Stories to tell your children

What childhood adventures or even lovely moments can you remember?  Your children will especially love hearing these – they’re from and about you as a kid!  ”Saturdays” is by Susan Perrow, one of the featured author’s in “A Loving Family”.

Saturdays

a childhood story by Susan Perrow

I was born in Tamworth, a country town in western NSW and I spent the first ten years of my life growing up in a house at the foot of the hills behind the town.  

Saturdays were my best memory.

Not the first part of Saturday, as this is when the jobs had to be done! Many jobs! My older brother David had outside things to do – trimming the edges, weeding the garden, that sort of thing. I had inside things to do – washing up, mopping the floor, dusting, that sort of thing. David used to call me ‘Rapunzel’ as I was always inside the ‘castle’ doing things while he was always outside.

But late morning, when the jobs were finished, our mother would give us a rucksack and we would head off into the hills behind the house. Inside the rucksack were two packages – some sausages wrapped in paper, and some buttered bread wrapped in paper. There was also a bottle of water and two coloured metal cups, and a box of matches. Sometimes, on a lucky day, as well as water we had a bottle of lemonade or fizzy orange.  It was adventure time!  The time we both looked forward to all week.

I think I must have been about eight when these adventures started, and my brother was three years older than me. So he was the one who carried the rucksack and he was the one in charge! We would make our way up the rocky gullies, David leading the way. We had a purpose – to find a good place to build a fire to cook our lunch. A good place meant one with large flat rocks and no grass close by or overhanging trees that could catch alight.

Once our fireplace had been found we set to work gathering dry sticks and branches, and choosing forked green sticks for cooking the sausages. Some of the wrapping paper was used to get the fire going, and some was kept to help protect our precious bread from invading ants. Once the fire had settled down a little, we squatted around it with our sausage precariously balanced on the forked stick, trying to cook it evenly on every side. Of course, this was an impossible task. Invariably we ended up eating half cooked meat, or, if the sausage had fallen into the fire, some very burnt meat, if not pure charcoal. But for some strange reason, once the sausage (raw or burnt or both) was wrapped in the buttered bread, it always tasted wonderful.

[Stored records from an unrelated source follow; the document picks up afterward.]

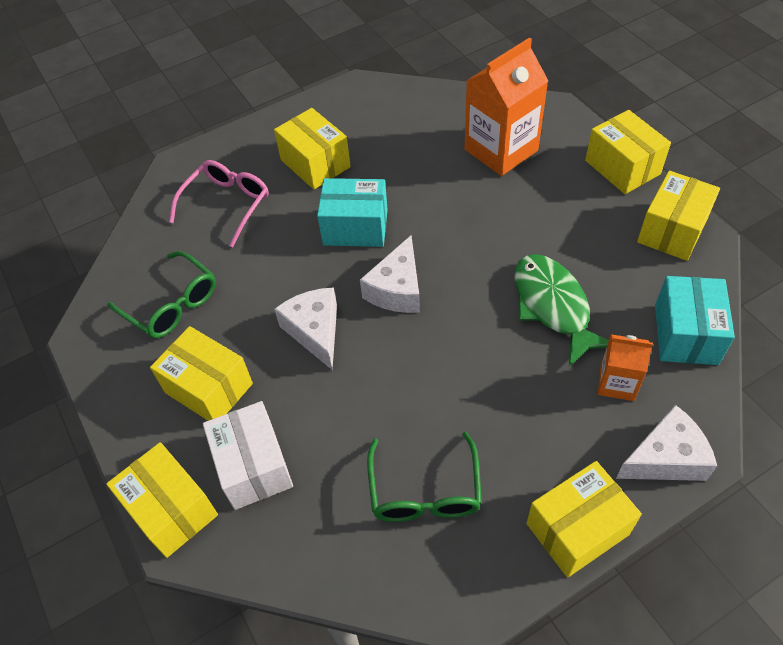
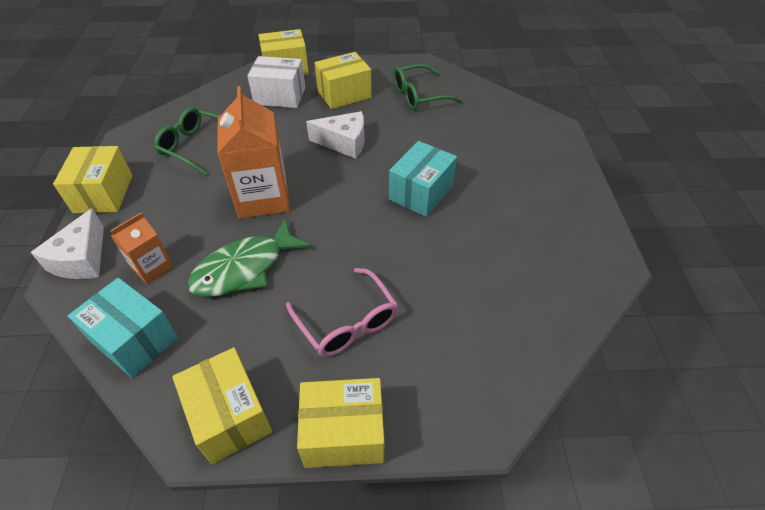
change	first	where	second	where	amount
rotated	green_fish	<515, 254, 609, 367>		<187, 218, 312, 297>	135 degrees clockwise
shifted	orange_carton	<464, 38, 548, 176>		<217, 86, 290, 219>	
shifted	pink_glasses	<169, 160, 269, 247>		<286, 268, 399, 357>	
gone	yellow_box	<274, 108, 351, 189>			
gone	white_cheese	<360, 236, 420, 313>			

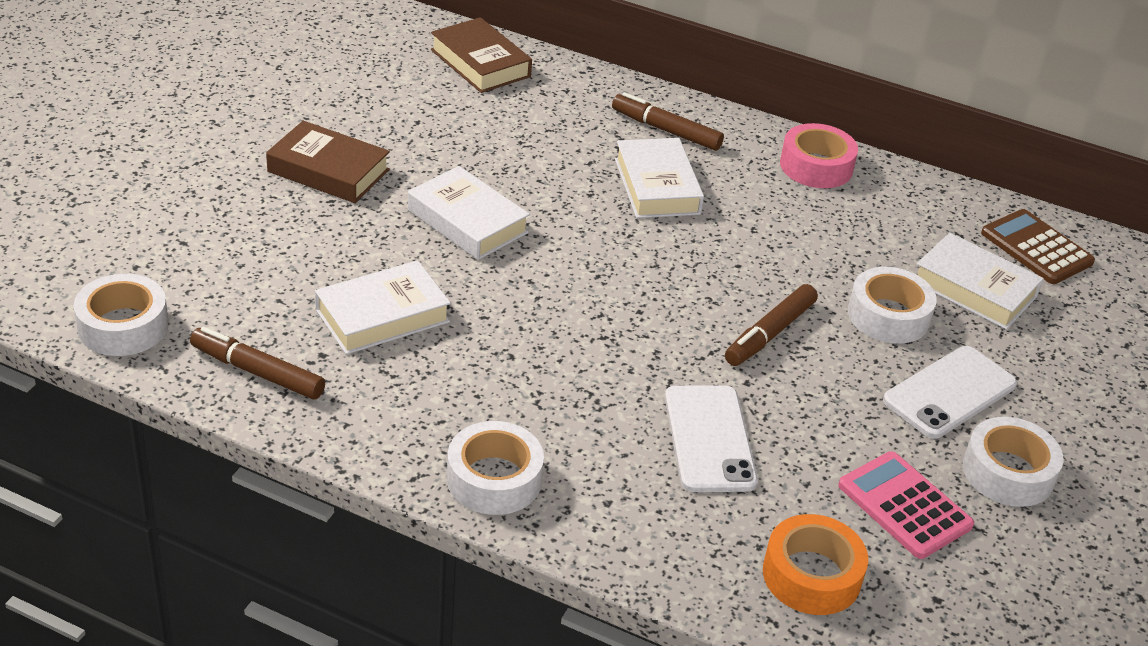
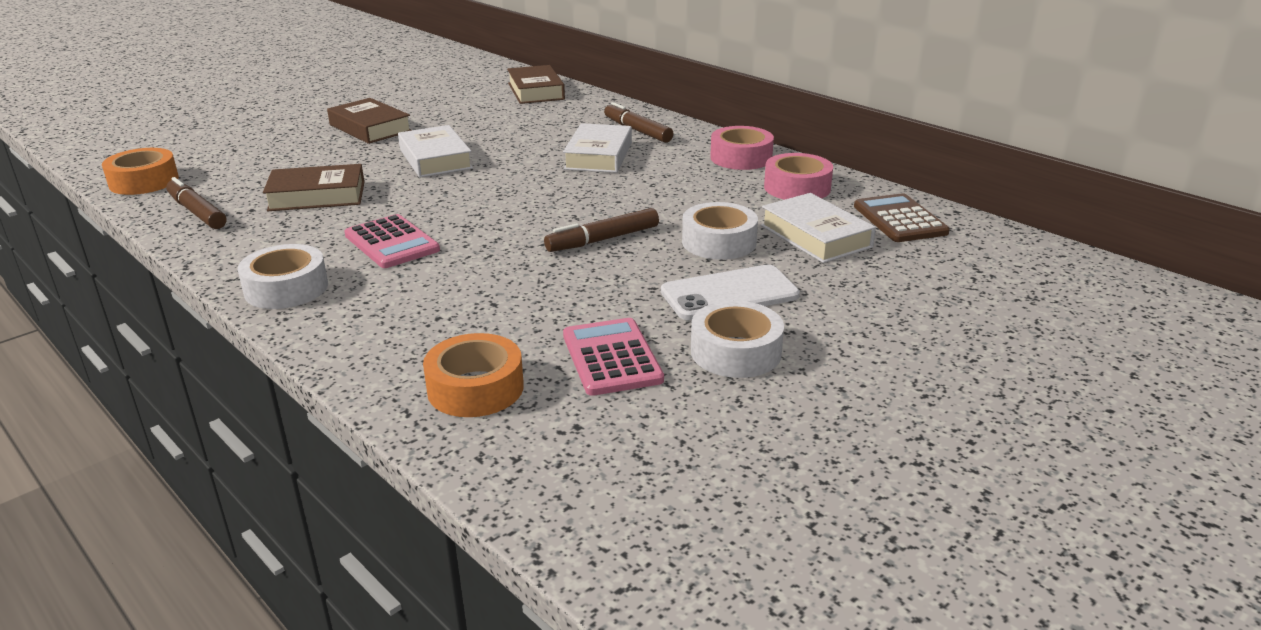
change	first	where	second	where	amount
repainted	white_tape	<74, 274, 169, 356>	orange_tape	<102, 148, 179, 195>	
repainted	white_book	<315, 260, 451, 355>	brown_book	<263, 164, 365, 211>	
new			pink_calculator	<344, 214, 440, 268>	
new			pink_tape	<764, 153, 833, 200>	
gone	white_phone	<665, 385, 758, 492>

On one occasion one of David’s sausages burst open and the ‘guts’ spilled out into the fire. For weeks after this event, we would dissolve into laughter at the dinner table when my brother would whisper to me -‘Remember the day when the guts fell out of the sausage’. Our parents never understood how we could laugh so much about nothing!

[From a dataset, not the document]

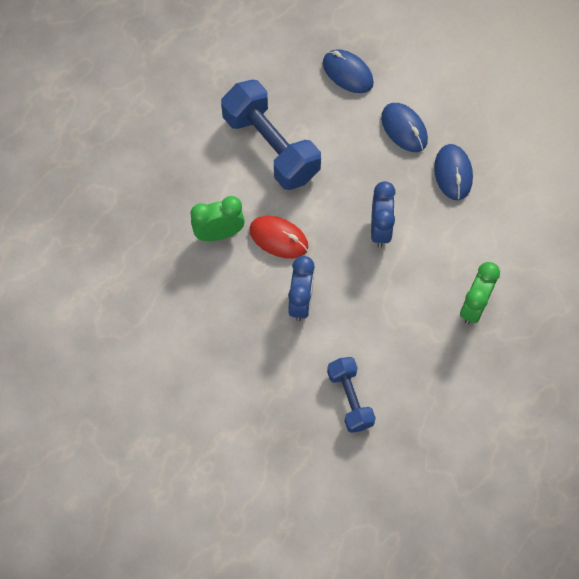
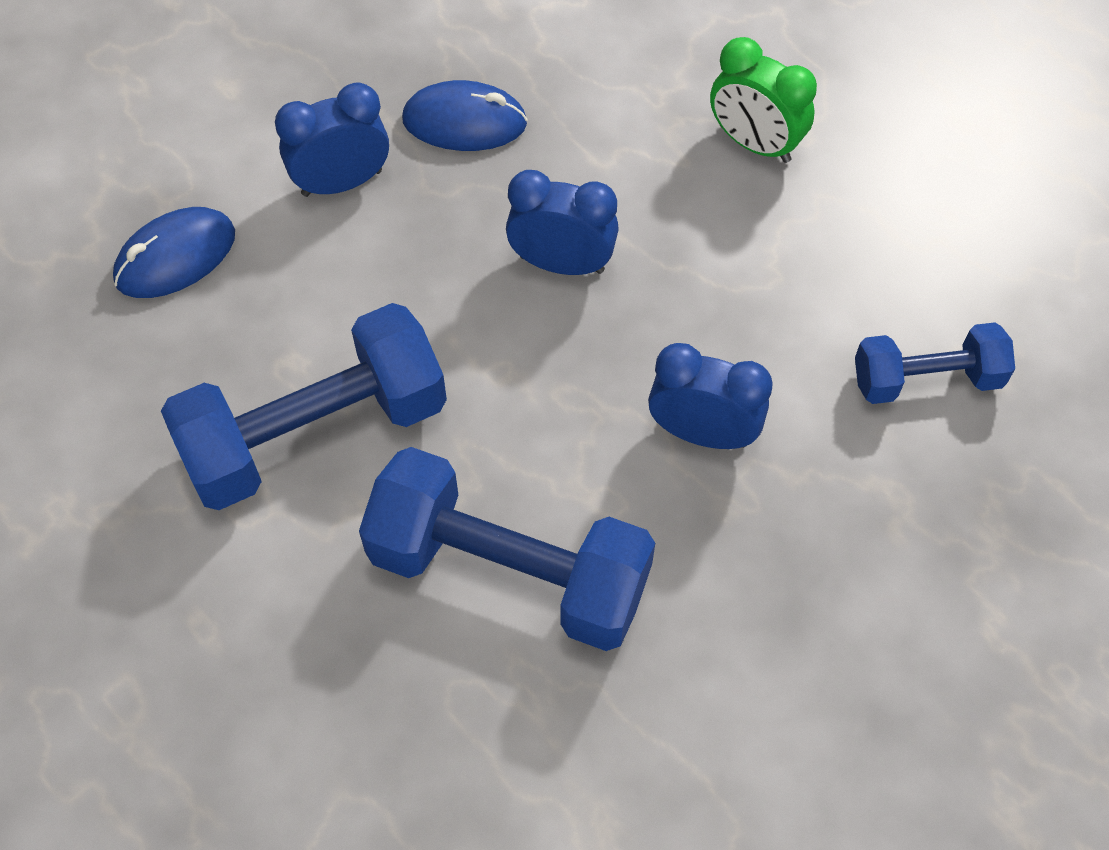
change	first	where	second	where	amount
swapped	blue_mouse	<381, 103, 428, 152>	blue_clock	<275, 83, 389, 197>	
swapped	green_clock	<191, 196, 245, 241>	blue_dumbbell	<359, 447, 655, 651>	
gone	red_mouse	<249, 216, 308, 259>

Once lunch was over, we used a mixture of water and dirt to put out the fire, and then packed up our rucksack. With our tummies full, we now had the rest of the afternoon to play. There seemed to be an endless line of hills and gullies to explore, and we were always on the lookout for pepper trees to climb, caves to hide in and pools of water amongst the dry hot rocks.

It was rare that the gullies had any water. Usually the creek beds were dry, but occasionally we would come across a shallow pool that glistened like a shining mirror. We would pretend we had reached the ocean and dip our hands into it to enjoy the coolness of the water. Tamworth was a long way from the coast and we often fantasised about living by the sea. It is interesting that we both ended up raising our own families within walking distance of the ocean.

Late in the afternoon we would arrive home – tired, dirty, and sometimes with scratched and burnt fingers. But, always so happy to have had such an adventure!  In another week, Saturday would come back round again. After doing our jobs, up into the gullies we would go, with the rucksack on David’s back and our ‘lunch’ wrapped up in paper parcels inside.

Yes, this was definitely one of my best childhood memories.